Pick a time to exercise that works for you

In my experience, individuals who plan their workouts first thing in the morning (6-8 a.m.) are the most likely to succeed and stay consistent.  Why? Life is busier than ever, we are working more hours, going to school, volunteering, and taking care of a family and chauffeuring children to activities, I completely get it. Exercise is sometimes the easiest thing to drop when you have a full load and are feeling overwhelmed. The beauty of working out early in the morning is that it is rare that something is going to interfere, not many people have conflicting things they need to accomplish at 6 a.m. – except maybe sleep. Personally one of the best things about working out in the morning is that you start your day feeling extremely productive and the endorphins aren’t bad either.  But if mornings don’t work for you, be sure to schedule your exercise in a time you can commit to and make it a priority.

Get a good plan and stick to it

Even as a fitness professional- I find my workouts much less productive/enjoyable when I am not following a plan. Yes, I know a lot of exercises, but if I am just going through the motions- bicep curl here, stationary lunge there- I am not being efficient with my time and effective with my workout. Of course I recommend if you are not comfortable creating your own exercise regime/executing movements with good form, consult a personal trainer. I find the fitness industry kind of bizarre. People invest thousands of dollars into home gyms, diet supplements, or online personal trainers, that a lot of the time do not actually help people achieve their goals. For the sake of your body and your time do not overlook this crucial step towards success.
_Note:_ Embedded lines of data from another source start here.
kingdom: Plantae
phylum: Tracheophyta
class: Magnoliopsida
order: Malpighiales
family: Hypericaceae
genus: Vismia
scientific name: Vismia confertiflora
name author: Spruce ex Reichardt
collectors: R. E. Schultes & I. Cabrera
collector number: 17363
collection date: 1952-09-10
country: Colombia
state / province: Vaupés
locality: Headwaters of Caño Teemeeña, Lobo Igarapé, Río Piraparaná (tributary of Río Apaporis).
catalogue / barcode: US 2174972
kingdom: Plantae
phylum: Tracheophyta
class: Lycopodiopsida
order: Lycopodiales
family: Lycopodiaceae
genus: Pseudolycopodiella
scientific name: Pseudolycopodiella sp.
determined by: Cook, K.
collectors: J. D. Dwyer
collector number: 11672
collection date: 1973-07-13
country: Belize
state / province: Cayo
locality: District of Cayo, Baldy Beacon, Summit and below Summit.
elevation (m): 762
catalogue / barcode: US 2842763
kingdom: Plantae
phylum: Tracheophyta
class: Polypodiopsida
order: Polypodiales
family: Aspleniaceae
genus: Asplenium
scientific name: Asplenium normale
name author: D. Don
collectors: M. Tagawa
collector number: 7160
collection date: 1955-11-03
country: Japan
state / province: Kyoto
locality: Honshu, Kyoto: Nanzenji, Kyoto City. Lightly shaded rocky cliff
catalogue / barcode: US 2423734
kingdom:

Even if you consult with a personal trainer just to get a professional exercise program designed for you and learn the proper technique- I can tell you it is worth every penny! This way you can be confident that you are not putting you body at risk of injury and you are being as efficient with your time and effective with your workout as possible.

By Kristin Constantinoff

Kristin is a Bachelor of Athletic and Exercise Therapy graduate and is certified with the Canadian Society for Exercise Physiologist as a Certified Exercise Physiologist and is also a Certified Athletic Therapist with the Canadian Athletic Therapists Association. She specializes in injury prevention and recovery as wells as chronic disease management.